Landmark coordinate records
--- START ---

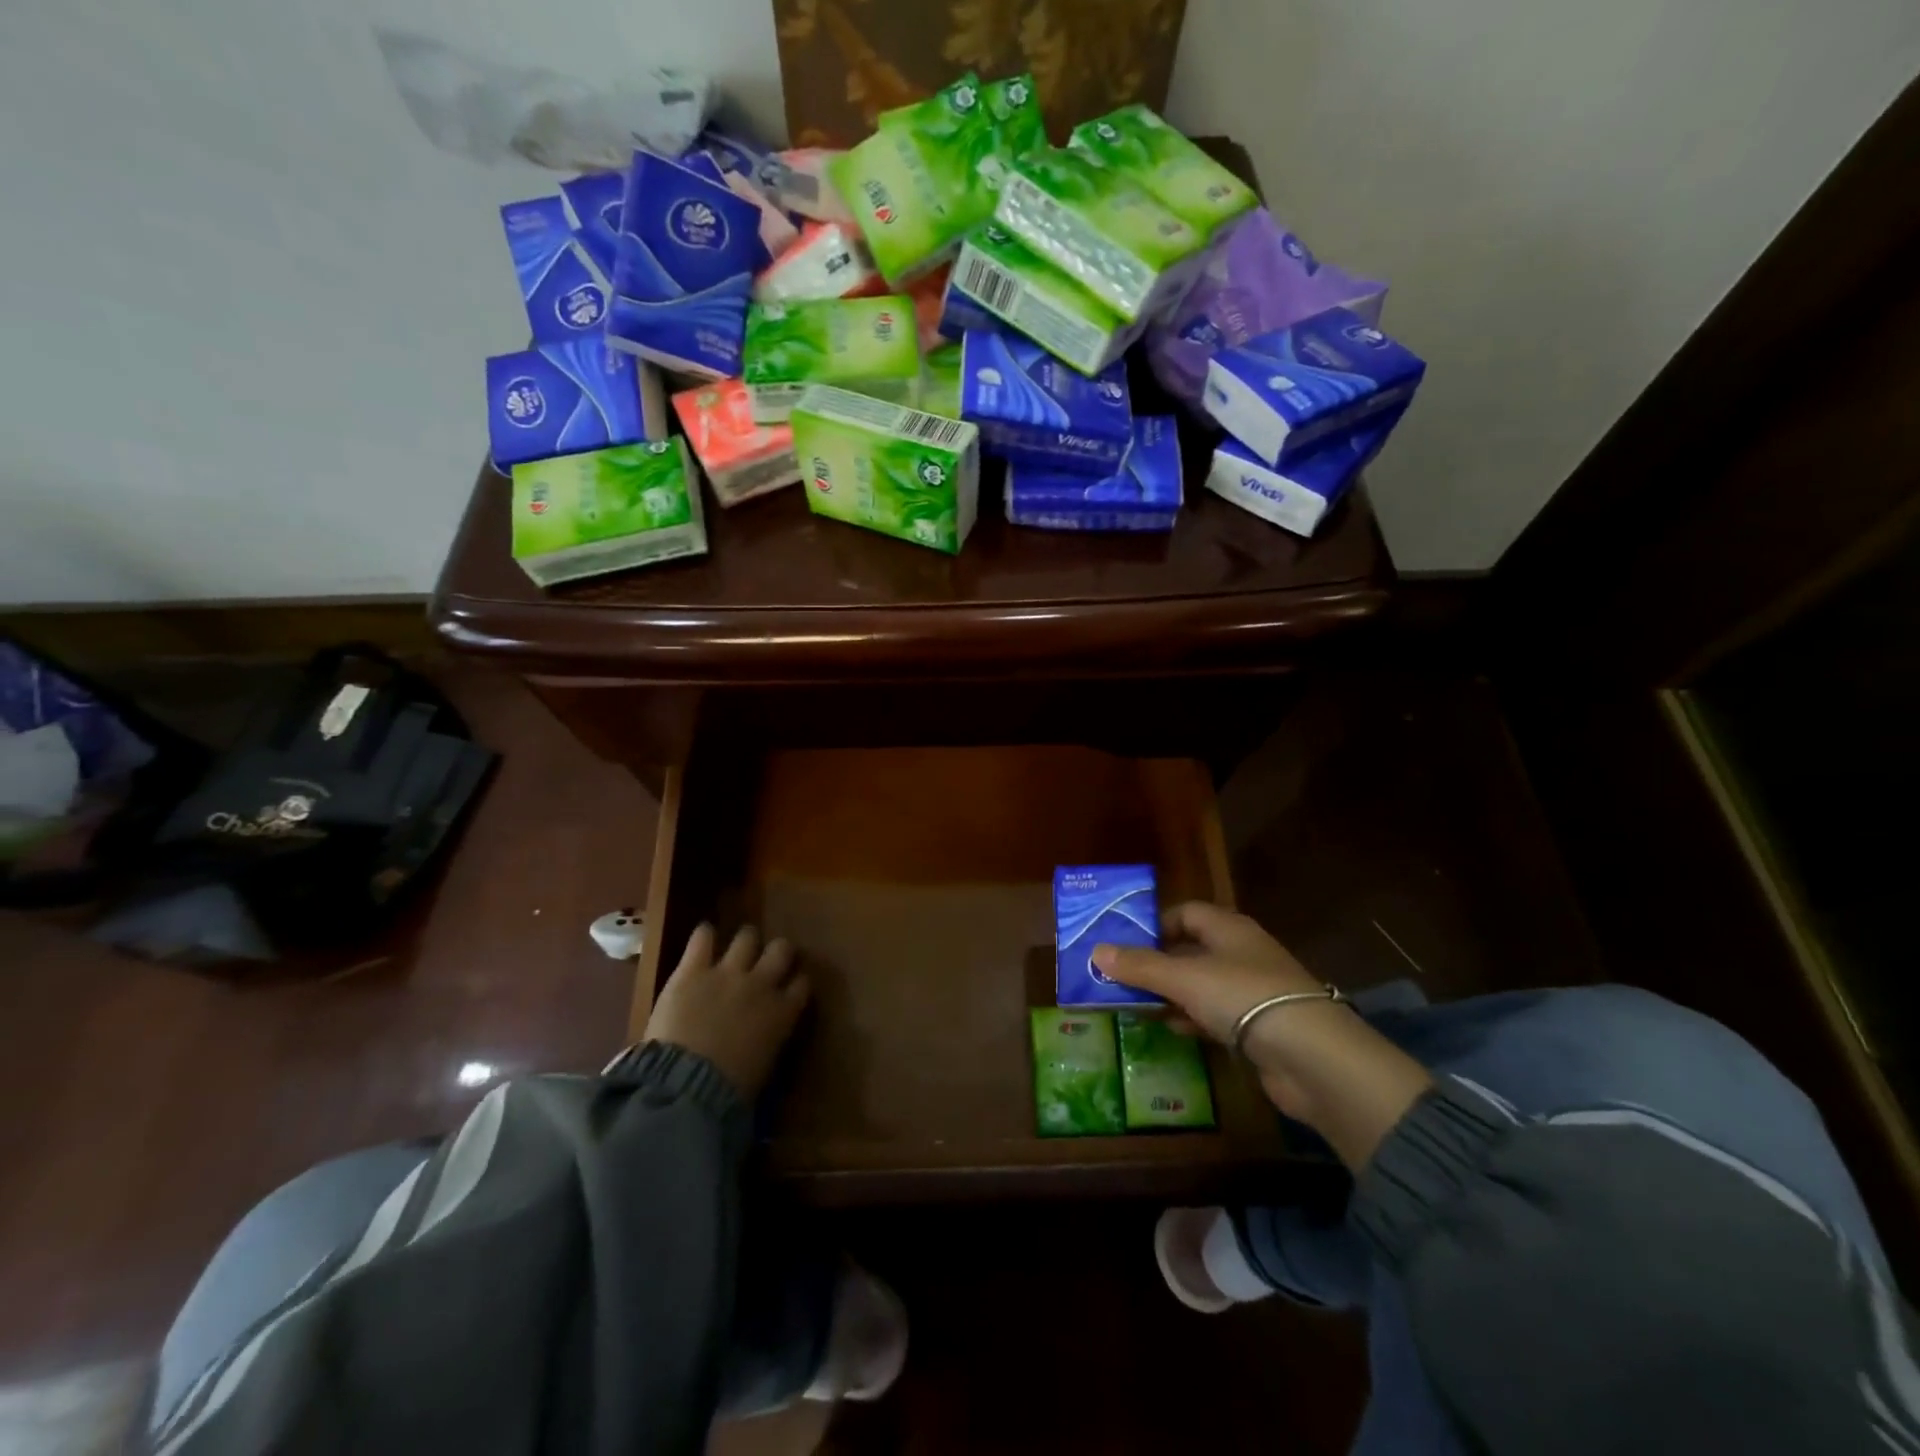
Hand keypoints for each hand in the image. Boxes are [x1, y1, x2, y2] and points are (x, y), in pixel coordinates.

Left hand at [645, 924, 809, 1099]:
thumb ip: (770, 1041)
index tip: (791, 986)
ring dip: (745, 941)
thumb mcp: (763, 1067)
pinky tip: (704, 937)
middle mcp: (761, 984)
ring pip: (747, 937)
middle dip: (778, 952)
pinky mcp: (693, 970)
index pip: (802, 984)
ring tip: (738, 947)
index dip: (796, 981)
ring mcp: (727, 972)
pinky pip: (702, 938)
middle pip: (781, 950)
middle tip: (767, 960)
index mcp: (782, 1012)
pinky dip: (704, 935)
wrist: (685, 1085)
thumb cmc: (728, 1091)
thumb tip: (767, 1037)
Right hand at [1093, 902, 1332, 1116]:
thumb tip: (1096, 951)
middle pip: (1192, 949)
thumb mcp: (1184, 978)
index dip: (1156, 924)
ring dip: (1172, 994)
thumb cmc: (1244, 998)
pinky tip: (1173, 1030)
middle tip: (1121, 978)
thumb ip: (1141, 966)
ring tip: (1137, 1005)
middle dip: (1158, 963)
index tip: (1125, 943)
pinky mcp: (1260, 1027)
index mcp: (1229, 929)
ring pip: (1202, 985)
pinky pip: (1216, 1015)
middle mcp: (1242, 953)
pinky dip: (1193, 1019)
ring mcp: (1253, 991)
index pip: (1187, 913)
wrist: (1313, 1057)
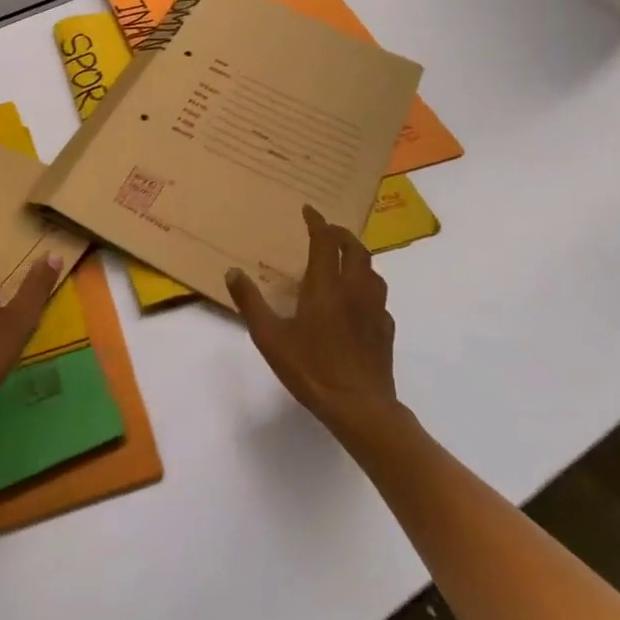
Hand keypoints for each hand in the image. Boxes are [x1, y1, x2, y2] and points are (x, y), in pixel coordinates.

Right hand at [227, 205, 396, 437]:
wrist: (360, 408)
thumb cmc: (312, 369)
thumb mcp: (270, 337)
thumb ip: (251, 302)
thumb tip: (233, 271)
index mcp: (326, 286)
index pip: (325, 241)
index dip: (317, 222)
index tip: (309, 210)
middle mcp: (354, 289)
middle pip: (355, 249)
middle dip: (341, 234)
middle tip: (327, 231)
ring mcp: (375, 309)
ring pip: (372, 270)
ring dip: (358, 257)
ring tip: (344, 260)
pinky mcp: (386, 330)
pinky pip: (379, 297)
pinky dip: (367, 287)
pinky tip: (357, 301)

--- END ---

Work required: Give the number of lines in the data above that contain the word "hand", with no accompanying text.

Response to this task: 5